Hizmetle ilgili fatura ve benzeri belgenin, hizmetten faydalananın eline muhtelif nedenlerle gecikmeli olarak geçmesi halinde, gecikmeli olarak KDV sorumlusuna ulaşmış belgeler bakımından beyan zamanı, belgenin vergi sorumlusunun eline geçtiği tarih itibariyle olmalıdır.

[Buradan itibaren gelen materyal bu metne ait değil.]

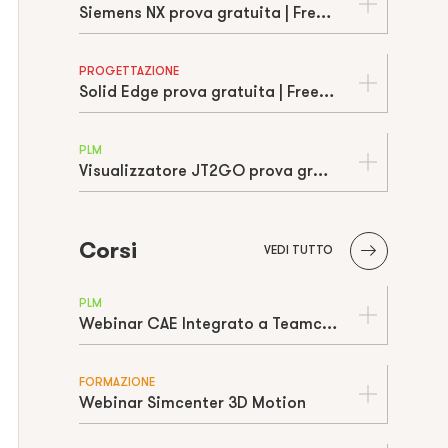
Siemens NX prova gratuita | Free trial
PROGETTAZIONE
Solid Edge prova gratuita | Free trial
PLM
Visualizzatore JT2GO prova gratuita | Free trial
Corsi
VEDI TUTTO
PLM
Webinar CAE Integrato a Teamcenter
FORMAZIONE
Webinar Simcenter 3D Motion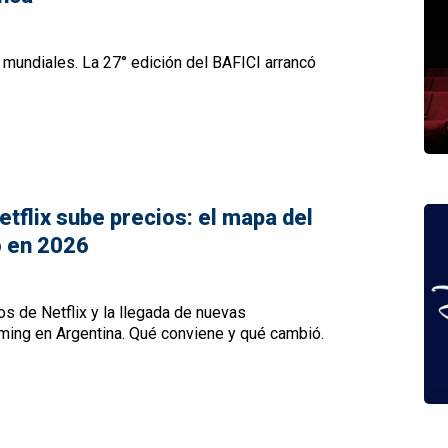
 mundiales. La 27° edición del BAFICI arrancó
tflix sube precios: el mapa del
ó en 2026
os de Netflix y la llegada de nuevas
aming en Argentina. Qué conviene y qué cambió.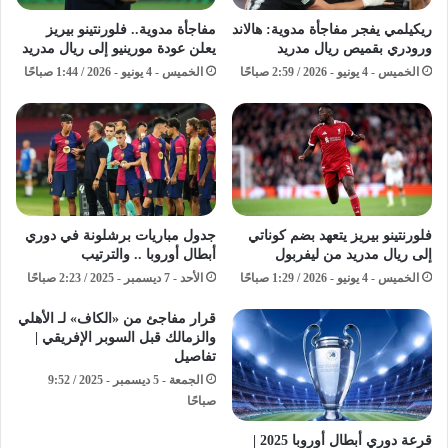
ريكيلمي يفجر مفاجأة مدوية: هالاند
مفاجأة مدوية.. فلورنتينو بيريز
ورودري بقميص ريال مدريد
يعلن عودة مورينيو إلى ريال مدريد
الخميس - 4 يونيو - 2026 / 2:59 صباحًا
الخميس - 4 يونيو - 2026 / 1:44 صباحًا
فلورنتينو بيريز يتعهد بضم كوناتي
جدول مباريات برشلونة في دوري
إلى ريال مدريد من ليفربول
أبطال أوروبا .. والترتيب
الخميس - 4 يونيو - 2026 / 1:29 صباحًا
الأحد - 7 ديسمبر - 2025 / 2:23 صباحًا
قرار مفاجئ من «الكاف» لـ الأهلي
والزمالك قبل السوبر الإفريقي |
تفاصيل
الجمعة - 5 ديسمبر - 2025 / 9:52
صباحًا
قرعة دوري أبطال أوروبا 2025 |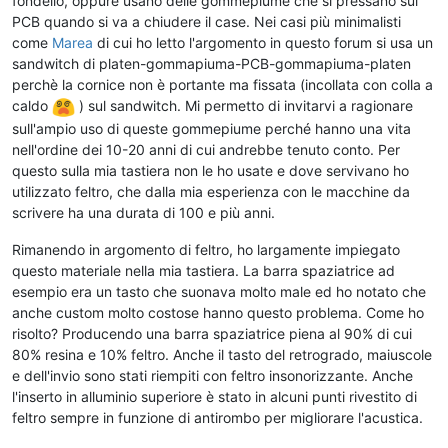
fondello, oppure usano delle gommepiume che si pressano sul
PCB quando si va a chiudere il case. Nei casi più minimalisti
come
Marea
di cui ho letto l'argomento in questo forum si usa un
sandwitch di platen-gommapiuma-PCB-gommapiuma-platen
perchè la cornice non è portante ma fissata (incollata con colla a
caldo
) sul sandwitch. Mi permetto di invitarvi a ragionare
sull'ampio uso di queste gommepiume perché hanno una vita
nell'ordine dei 10-20 anni di cui andrebbe tenuto conto. Per
questo sulla mia tastiera non le ho usate e dove servivano ho
utilizzato feltro, che dalla mia esperienza con le macchine da
scrivere ha una durata di 100 e più anni.
Rimanendo in argomento di feltro, ho largamente impiegato
questo materiale nella mia tastiera. La barra spaziatrice ad
esempio era un tasto che suonava molto male ed ho notato che
anche custom molto costose hanno questo problema. Come ho
risolto? Producendo una barra spaziatrice piena al 90% di cui
80% resina e 10% feltro. Anche il tasto del retrogrado, maiuscole
e dell'invio sono stati riempiti con feltro insonorizzante. Anche
l'inserto in alluminio superiore è stato in alcuni punti rivestito di
feltro sempre in funzione di antirombo per migliorare l'acustica.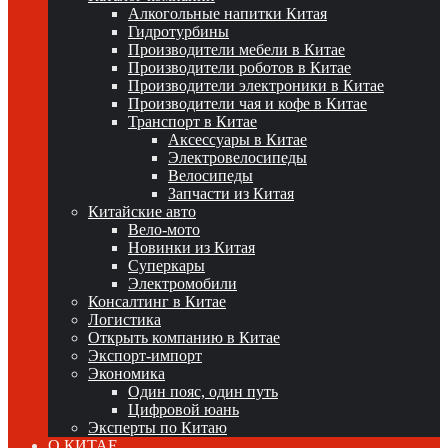
Алкогольные напитки Китая
Гидротурбины
Производители мебели в Китае
Производители роботов в Китае
Производители электроники в Китае
Производители чая и кофе в Китае
Транспорт в Китае
Аксессуары в Китае
Электровелосипеды
Велосипеды
Запчасти из Китая
Китайские авто
Вело-мото
Новинки из Китая
Суперкары
Электромобили
Консалтинг в Китае
Логистика
Открыть компанию в Китае
Экспорт-импорт
Экономика
Один пояс, один путь
Цифровой юань
Эксперты по Китаю
О КИТАЕ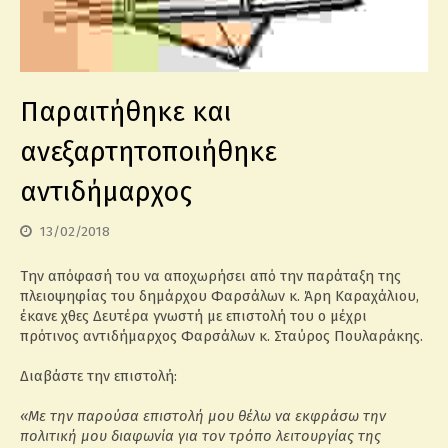
Παραιτήθηκε και
ανεξαρτητοποιήθηκε
αντιδήμαρχος
13/02/2018
Την απόφασή του να αποχωρήσει από την παράταξη της
πλειοψηφίας του δημάρχου Φαρσάλων κ. Άρη Καραχάλιου,
έκανε χθες Δευτέρα γνωστή με επιστολή του ο μέχρι
πρότινος αντιδήμαρχος Φαρσάλων κ. Σταύρος Πουλαράκης.
Διαβάστε την επιστολή:
«Με την παρούσα επιστολή μου θέλω να εκφράσω την
πολιτική μου διαφωνία για τον τρόπο λειτουργίας της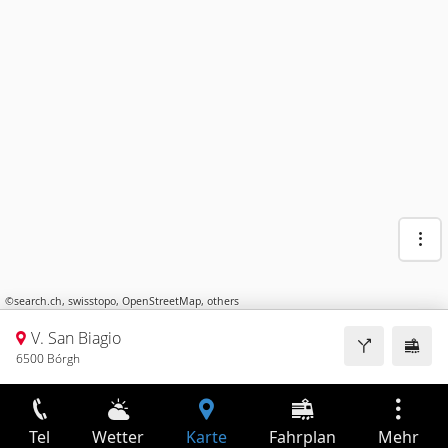
©
search.ch
,
swisstopo
,
OpenStreetMap
,
others
V. San Biagio
6500 Bórgh
Tel
Wetter
Karte
Fahrplan
Mehr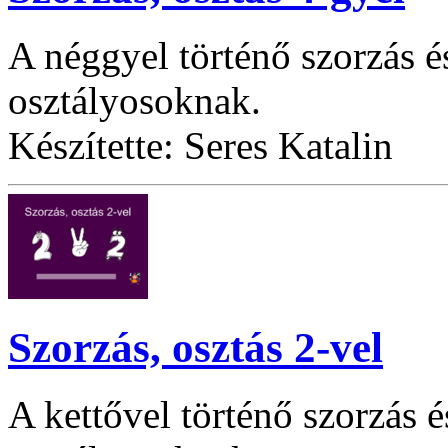
A néggyel történő szorzás é
osztályosoknak.
Készítette: Seres Katalin
Szorzás, osztás 2-vel
A kettővel történő szorzás é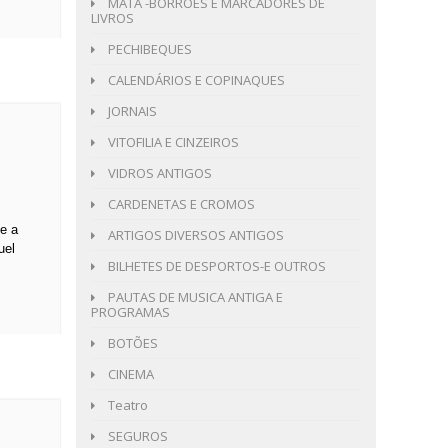
MATA -BORRÕES E MARCADORES DE
LIVROS
PECHIBEQUES
CALENDÁRIOS E COPINAQUES
JORNAIS
VITOFILIA E CINZEIROS
VIDROS ANTIGOS
CARDENETAS E CROMOS
e a
ARTIGOS DIVERSOS ANTIGOS
uel
BILHETES DE DESPORTOS-E OUTROS
PAUTAS DE MUSICA ANTIGA E
PROGRAMAS
BOTÕES
CINEMA
Teatro
SEGUROS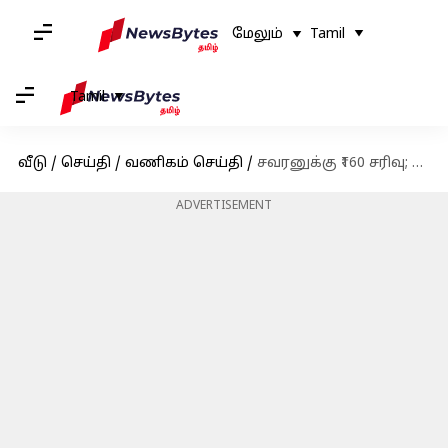
மேலும்
Tamil
Tamil
வீடு
/
செய்தி
/
வணிகம் செய்தி
/
சவரனுக்கு ₹160 சரிவு; இன்றைய (செப்டம்பர் 12) தங்கம் வெள்ளி விலை நிலவரம்
ADVERTISEMENT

Globalleşen ekonomi, uluslararası rekabet, iç ve dış pazarlarda yaşanan ekonomik sıkıntılar vb. gelişmeler karşısında,dış ticaret mevzuatı ve vergi düzenlemeleri ilişkisinin çok iyi kurularak, düzenlemelerin de buna göre yapılmasında fayda bulunmaktadır. Ayrıca, yurt dışından sağlanan hizmetler için temin edilen belgelerin ne şekilde vergilendirileceğine (hizmetin türü, hizmetten nerede ve nasıl yararlanıldığı) yönelik uygulamada hatalı işlemler veya farklı uygulamaların önüne geçmek için, idare tarafından günün koşullarına göre sağlıklı bir düzenlemeye (tebliğ) ihtiyaç bulunmaktadır.